When a colony has ceased to be active, it is still visible on raw speckle images (Fig. 12 (top)) but ceases to demonstrate a ring effect (Fig. 12 (bottom)). Thus, it is concluded, that "rings" are not random phenomena related to agar desiccation, nor artifact of colony edge, but a signal of microbial activity, which would disappear when the colony stops growing.

The proposed speckle technique allows identifying and recording the dynamics of the width of the activity zone throughout the growth of the micro and macro colony. In the future, colony growth recording using the laser speckle might become an attractive, non-invasive tool for quantifying growth dynamics and proliferation activity with sub-colony resolution.

Conclusions

The speckle imaging method provides more insights into the microbial activity within the colonies than standard imaging series under white light.

It has been demonstrated that the laser speckle imaging technique is a truly non-invasive method, allowing to monitor uninterrupted microbial colony growth (the growth rate of the colonies under speckle system was statistically indistinguishable from the microbial growth in reference conditions). After applying the subpixel correlation algorithm (“Algorithm of the speckle image conversion into time signals”), the maximum appearance time of the speckle signal was proportional to cell number in the colony (Fig. 4).

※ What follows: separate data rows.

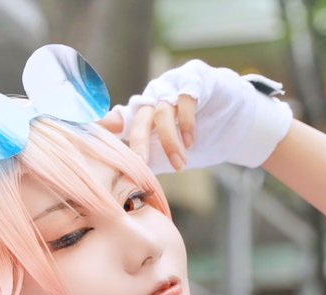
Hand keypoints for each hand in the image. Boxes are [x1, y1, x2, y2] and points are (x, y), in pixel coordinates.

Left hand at [99, 60, 292, 173]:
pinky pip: (185, 98)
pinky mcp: (193, 78)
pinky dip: (186, 122)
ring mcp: (172, 86)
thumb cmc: (195, 141)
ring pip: (162, 112)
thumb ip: (148, 162)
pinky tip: (192, 139)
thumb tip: (124, 184)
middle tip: (141, 164)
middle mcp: (152, 98)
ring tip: (180, 164)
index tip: (91, 130)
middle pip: (139, 119)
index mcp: (141, 115)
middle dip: (140, 143)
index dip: (105, 123)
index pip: (118, 118)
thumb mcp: (168, 156)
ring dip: (171, 141)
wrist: (233, 123)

Sensitive correlation subpixel analysis revealed that distinct activity zone within the colony exist that migrate from the center to the edges during the growth of the colony. We observed a similar pattern of activity zone (''ring'') migration in the colonies of three different microbial species. Moreover, we observed the presence of the ring in every actively growing colony (see Supplementary Fig. S1). The migration speed of the “ring” varied across different microbial species and thus reflected their different growth rates typical for each of these species.

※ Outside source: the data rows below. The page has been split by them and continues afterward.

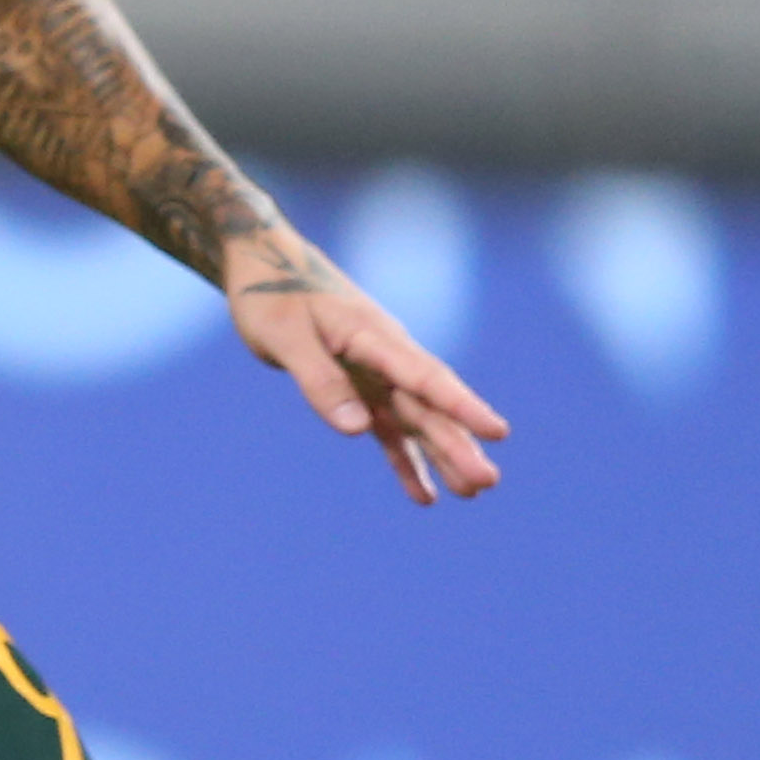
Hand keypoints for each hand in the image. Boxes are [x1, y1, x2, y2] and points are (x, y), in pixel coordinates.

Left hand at [225, 233, 504, 503]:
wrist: (263, 263)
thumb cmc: (270, 294)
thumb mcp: (285, 337)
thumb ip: (321, 381)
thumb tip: (358, 430)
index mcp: (372, 337)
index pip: (424, 376)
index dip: (461, 406)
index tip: (497, 432)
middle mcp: (384, 357)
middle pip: (428, 406)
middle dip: (458, 444)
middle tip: (488, 483)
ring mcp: (375, 373)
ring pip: (417, 420)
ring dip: (444, 454)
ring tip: (475, 492)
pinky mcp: (358, 387)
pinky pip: (388, 429)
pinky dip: (405, 461)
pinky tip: (425, 495)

Speckle imaging is promising, powerful technology which for the first time has helped to visualize activity zones within the microbial colony. Previously the presence of these zones were predicted mathematically. Current study also suggests the potential ways to further develop speckle imaging technology for microbial colony studies: to increase the sensitivity of optical and electronic systems for speckle detection, to minimize noise, to seek the options for multiplexing the technology. It would allow recording microbial proliferation activity as early as possible, as well as detecting slowly growing colonies, and identify microbial activity within the colony which makes the proposed technique suitable for many direct applications in research and development, medicine, and epidemiology.